▶ [TO DO]
A) Answer these questions from the passage on Indiana's sentencing bill:
(i) How much did backers say last year's bill would have saved in new prison construction, and over what period?
(ii) According to Luce, about what share of Indiana's prison population is made up of offenders convicted of class D felonies?
(iii) Which town is Rep. Ralph Foley from?
B) Write out the stretch of the passage on Indiana's sentencing bill from "This year, with" through "of their sentence.", word for word.

▶ [SOURCE]
Backers said last year's bill, endorsed by Gov. Mitch Daniels, would have saved $1.2 billion in new prison construction over seven years by easing penalties for low-level offenders like petty thieves and drug dealers who crowd state lockups. But the bill stalled after prosecutors said it was too soft on crime.

This year, with prosecutors' concerns largely eased, sheriffs are worried that an attempt to reduce crowding in state prisons could aggravate overpopulation in their jails.

"Overcrowding is a daily concern for the sheriff and … adding more inmates on top of already overcrowded jail facilities would make a recipe for future lawsuits," said Steve Luce, executive director of the Indiana Sheriffs Association.

Officials hope to send many of those low-level felons to community corrections programs such as work release, but Luce said they still could end up in jail if they violate the terms of their sentence.

Luce said low-level offenders—those convicted of class D felonies—currently account for about 15 percent of Indiana's prison population. Shipping those to county jails would add about 45 inmates to each lockup on average, he said, though in practice larger counties would likely receive more prisoners than smaller counties.

"I think the sheriffs have a legitimate concern," said Republican Rep. Ralph Foley of Martinsville, who serves on the Criminal Code Evaluation Commission, one of two state panels involved in the sentencing overhaul.

▶ [INFORMATION SHOWN]
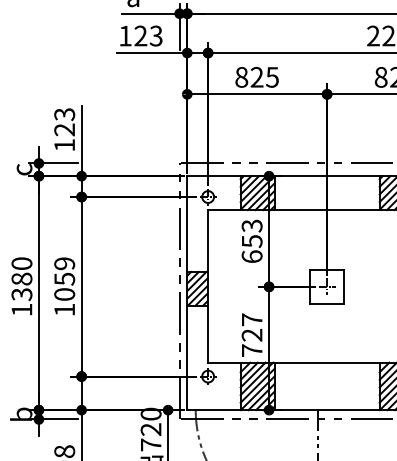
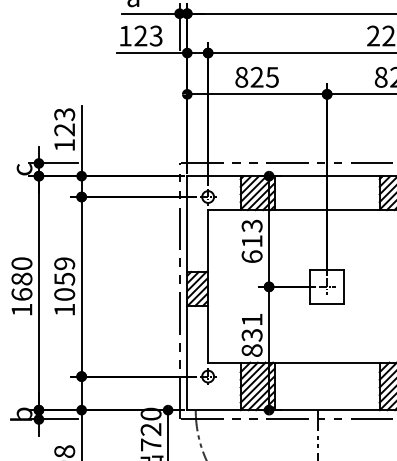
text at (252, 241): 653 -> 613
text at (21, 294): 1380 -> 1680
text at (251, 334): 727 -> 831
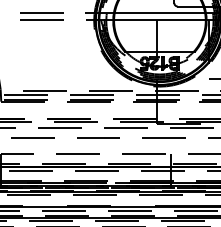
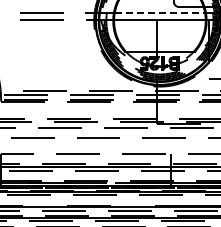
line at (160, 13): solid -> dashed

▶ [REPLIES]
A)
(i) $1.2 billion over seven years
(ii) About 15 percent
(iii) Martinsville

B)
This year, with prosecutors' concerns largely eased, sheriffs are worried that an attempt to reduce crowding in state prisons could aggravate overpopulation in their jails.

"Overcrowding is a daily concern for the sheriff and … adding more inmates on top of already overcrowded jail facilities would make a recipe for future lawsuits," said Steve Luce, executive director of the Indiana Sheriffs Association.

Officials hope to send many of those low-level felons to community corrections programs such as work release, but Luce said they still could end up in jail if they violate the terms of their sentence.